For the crypto market, macro liquidity pressures are temporarily eased, and the decline in the dollar index and US Treasury yields also provides risk assets with some breathing room.
However, it’s important to note that the sustainability of the rebound still depends on crypto-specific liquidity conditions — including whether ETF funds flow back in and whether on-chain activity heats up. Without new catalysts, short-term gains may face profit-taking. Overall, short-term volatility is biased to the upside, but chasing too high is not advisable.

3️⃣ How should we allocate gold, oil, and crypto this week?

These three sectors correspond to three different logic and risk preferences:

· Oil: The "direct barometer" of geopolitical games.
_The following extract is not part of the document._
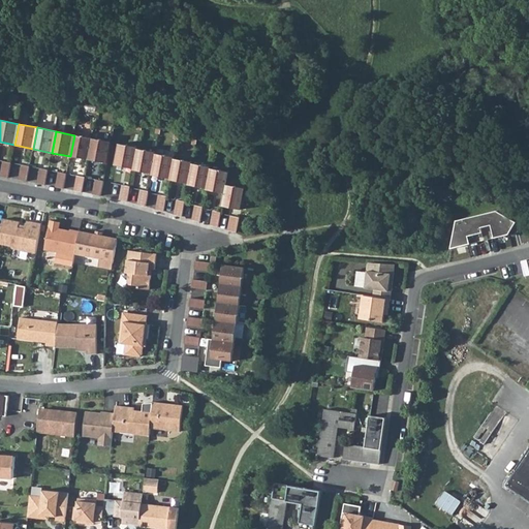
[(89,160),(93,138),(74,135),(70,156),(89,160)]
If you believe the situation is temporarily cooling, oil prices may pull back; but if you think geopolitical premiums are hard to eliminate, a sharp drop could be a short-term trading opportunity. Suitable for high-risk-tolerance investors familiar with event-driven strategies.
· Gold: Supported by both safe-haven demand and expectations of rate cuts. Even if geopolitical sentiment cools, the underlying logic of the Fed moving towards easing remains unchanged, so the downside is relatively limited. Better suited as a "core holding" in a diversified portfolio.
· Crypto: Positioned between the two, influenced by macro liquidity and its own cycles and narratives. If you believe the liquidity turning point has arrived and Bitcoin’s key support levels hold, crypto could be a resilient and high-reward option at this moment, but risk management of volatility is essential.

🔍 Summary

This week’s market essentially combines "geopolitical risk cooling" with "improved liquidity expectations." In the short term, risk assets are experiencing an emotional recovery window; but in the medium to long term, the fluctuations in US-Iran tensions and the Fed’s actual pace of rate cuts will still bring uncertainty.

In terms of trading, prudent investors might consider opportunities in gold during its pullback, while aggressive traders could look for short-term swings in oil and crypto — but always control position sizes and set stop-losses.